In the market commentary, what chance does the writer give that the TSX will fall below 6000 this year?

● Document extract

▬▬▬▬▬▬

We in Canada have yet to feel the brunt of the impact. We’re living in our own Eerie Zone. But as I’ve written before complacency is not a substitute for prudence. I expect that news of mortgage foreclosures in Canada for example will start hitting the headlines in about six to eight months. I expect a 60 percent chance that the TSX will fall below 6000 this year. In the U.S. I expect a 50 percent chance of the Dow hitting 5000. It would be wise to build cash reserves heading into the storm.

Perhaps the main reason we’re in the Eerie Zone is that many investors think stocks look cheap. Lots of companies are sporting single digit P/E ratios. Our old friend Intel is yielding over 4%! But looking cheap is different from being cheap. If you are intent on buying, my advice is to compare your stock’s current price to the price it held in 2004 before the bubble began in earnest. If it’s considerably lower then it’s worth a nibble. If not, I would be wary. Above all, restrict any investment to companies with little or no debt (i.e. low debt-to-equity ratios) and preferably to those with a solid dividend. And like Oliver Cromwell said, keep your powder dry. Hold some funds in reserve for the eventuality that cheap will get cheaper.

Market Bottom?

▬▬▬▬▬▬

● Data provided
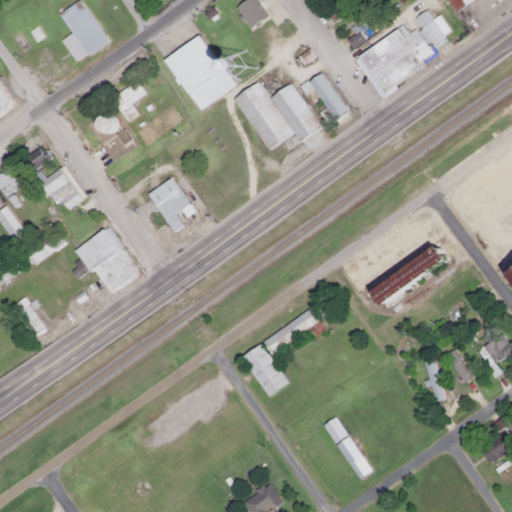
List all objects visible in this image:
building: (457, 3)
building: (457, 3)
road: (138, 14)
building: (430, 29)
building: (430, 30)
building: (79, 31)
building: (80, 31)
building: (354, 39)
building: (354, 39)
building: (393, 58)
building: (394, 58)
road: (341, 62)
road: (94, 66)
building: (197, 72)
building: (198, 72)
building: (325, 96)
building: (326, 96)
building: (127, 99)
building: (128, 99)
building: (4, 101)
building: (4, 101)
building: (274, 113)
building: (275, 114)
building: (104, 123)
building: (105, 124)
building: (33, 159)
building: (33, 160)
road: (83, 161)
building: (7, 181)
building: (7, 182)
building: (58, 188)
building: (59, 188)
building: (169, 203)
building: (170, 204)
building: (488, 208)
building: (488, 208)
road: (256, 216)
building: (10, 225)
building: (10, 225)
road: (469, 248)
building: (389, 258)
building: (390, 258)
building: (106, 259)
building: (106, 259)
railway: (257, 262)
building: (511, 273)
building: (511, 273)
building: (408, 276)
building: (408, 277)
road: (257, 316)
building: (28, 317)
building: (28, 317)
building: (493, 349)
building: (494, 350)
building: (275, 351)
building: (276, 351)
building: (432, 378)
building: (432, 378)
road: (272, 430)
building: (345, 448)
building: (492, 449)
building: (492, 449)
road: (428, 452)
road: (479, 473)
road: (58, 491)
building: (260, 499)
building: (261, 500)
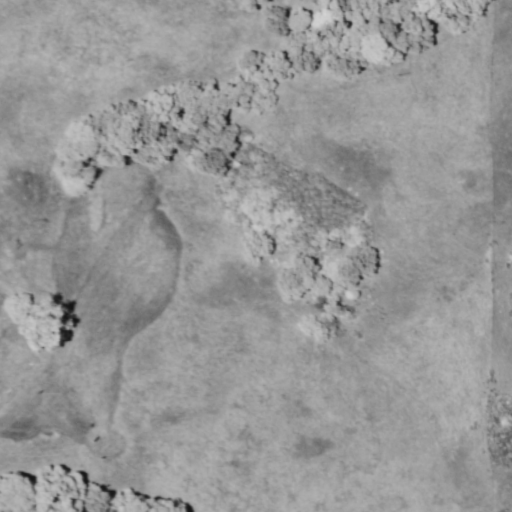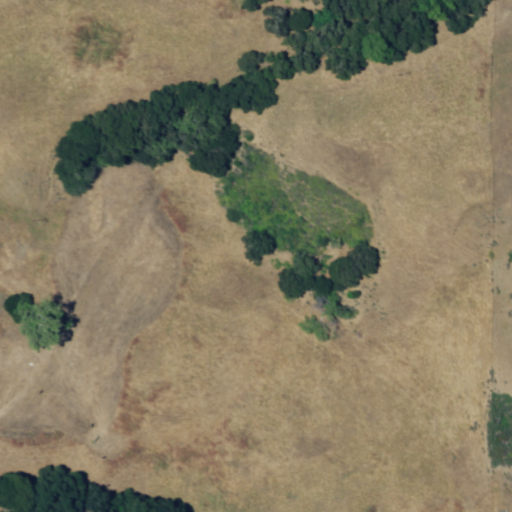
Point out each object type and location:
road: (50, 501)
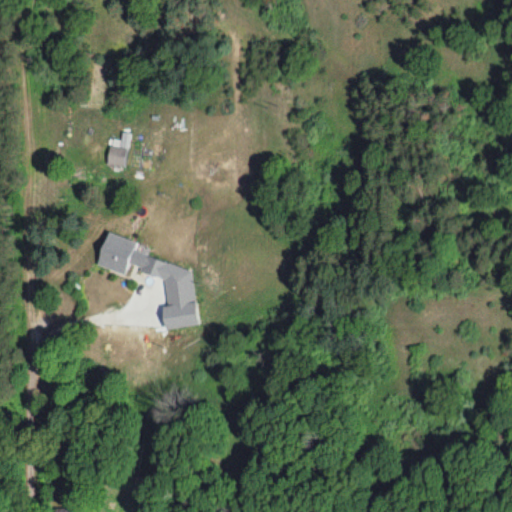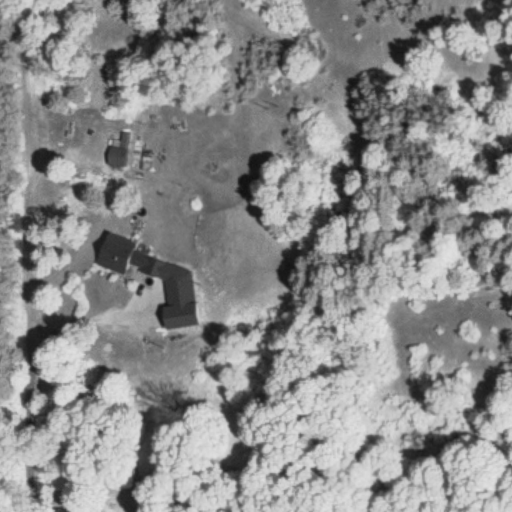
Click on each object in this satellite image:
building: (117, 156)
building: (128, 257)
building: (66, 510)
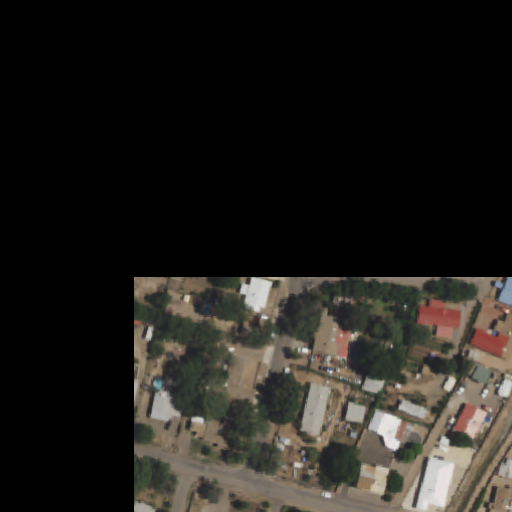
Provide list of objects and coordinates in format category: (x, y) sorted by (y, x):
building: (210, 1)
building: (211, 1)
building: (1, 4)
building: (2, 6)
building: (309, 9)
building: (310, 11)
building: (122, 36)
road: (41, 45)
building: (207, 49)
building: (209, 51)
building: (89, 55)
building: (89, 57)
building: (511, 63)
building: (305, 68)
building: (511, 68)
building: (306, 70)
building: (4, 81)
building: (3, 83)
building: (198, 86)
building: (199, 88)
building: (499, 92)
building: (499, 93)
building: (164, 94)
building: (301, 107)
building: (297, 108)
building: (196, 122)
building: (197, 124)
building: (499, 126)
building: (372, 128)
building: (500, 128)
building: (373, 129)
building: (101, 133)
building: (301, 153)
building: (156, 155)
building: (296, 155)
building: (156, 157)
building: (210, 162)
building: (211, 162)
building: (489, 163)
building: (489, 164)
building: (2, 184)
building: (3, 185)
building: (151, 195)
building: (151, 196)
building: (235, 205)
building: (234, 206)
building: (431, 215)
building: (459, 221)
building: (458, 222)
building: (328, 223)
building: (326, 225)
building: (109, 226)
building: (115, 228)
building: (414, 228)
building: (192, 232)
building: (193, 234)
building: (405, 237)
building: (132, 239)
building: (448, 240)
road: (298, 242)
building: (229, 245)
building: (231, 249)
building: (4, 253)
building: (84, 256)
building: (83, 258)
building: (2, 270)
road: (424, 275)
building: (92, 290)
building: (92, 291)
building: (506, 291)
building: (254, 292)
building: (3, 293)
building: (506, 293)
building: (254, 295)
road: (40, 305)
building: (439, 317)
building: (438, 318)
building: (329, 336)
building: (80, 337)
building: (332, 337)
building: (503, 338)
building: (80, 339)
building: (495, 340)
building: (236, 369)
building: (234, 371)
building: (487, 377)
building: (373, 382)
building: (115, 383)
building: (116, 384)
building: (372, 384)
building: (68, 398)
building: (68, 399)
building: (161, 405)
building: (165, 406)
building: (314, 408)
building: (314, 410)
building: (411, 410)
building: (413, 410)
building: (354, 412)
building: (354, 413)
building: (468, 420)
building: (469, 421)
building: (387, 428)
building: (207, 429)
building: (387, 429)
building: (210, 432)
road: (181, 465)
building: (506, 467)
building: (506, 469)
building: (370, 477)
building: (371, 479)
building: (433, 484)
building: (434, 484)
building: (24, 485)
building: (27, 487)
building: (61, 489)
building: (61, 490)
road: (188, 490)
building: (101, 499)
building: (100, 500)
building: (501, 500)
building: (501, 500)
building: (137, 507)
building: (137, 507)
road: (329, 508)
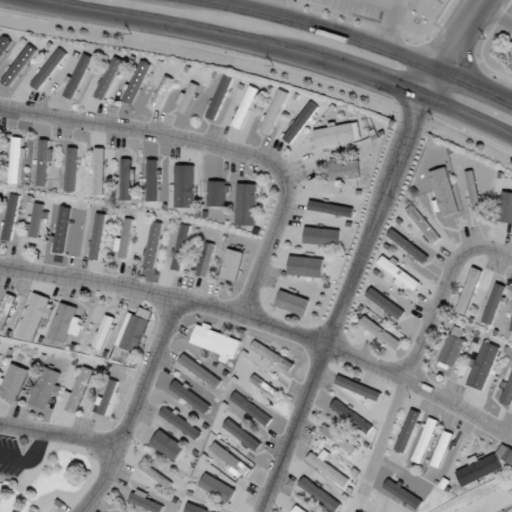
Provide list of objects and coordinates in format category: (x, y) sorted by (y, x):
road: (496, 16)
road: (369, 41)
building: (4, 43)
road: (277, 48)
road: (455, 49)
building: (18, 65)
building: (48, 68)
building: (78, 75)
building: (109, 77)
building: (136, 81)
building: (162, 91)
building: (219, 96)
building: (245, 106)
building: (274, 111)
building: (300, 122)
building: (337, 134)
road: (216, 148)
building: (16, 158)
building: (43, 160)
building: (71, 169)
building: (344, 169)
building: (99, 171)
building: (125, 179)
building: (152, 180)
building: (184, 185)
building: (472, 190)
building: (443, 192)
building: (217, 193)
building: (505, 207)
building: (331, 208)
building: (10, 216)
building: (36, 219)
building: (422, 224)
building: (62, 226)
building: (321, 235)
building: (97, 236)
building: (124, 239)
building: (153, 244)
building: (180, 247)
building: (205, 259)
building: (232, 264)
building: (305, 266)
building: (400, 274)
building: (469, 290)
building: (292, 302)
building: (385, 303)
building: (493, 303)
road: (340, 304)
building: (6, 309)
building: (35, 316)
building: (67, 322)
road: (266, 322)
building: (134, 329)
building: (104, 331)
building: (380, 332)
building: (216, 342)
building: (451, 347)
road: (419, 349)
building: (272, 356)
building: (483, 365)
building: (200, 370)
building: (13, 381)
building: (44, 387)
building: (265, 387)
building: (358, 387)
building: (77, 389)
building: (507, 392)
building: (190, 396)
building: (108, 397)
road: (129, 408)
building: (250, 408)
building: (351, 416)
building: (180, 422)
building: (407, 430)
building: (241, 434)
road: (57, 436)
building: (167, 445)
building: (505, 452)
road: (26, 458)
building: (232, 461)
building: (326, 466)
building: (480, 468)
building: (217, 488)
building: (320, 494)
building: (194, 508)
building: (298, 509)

▬▬▬▬▬▬

● Exercise answer
A 60 percent chance.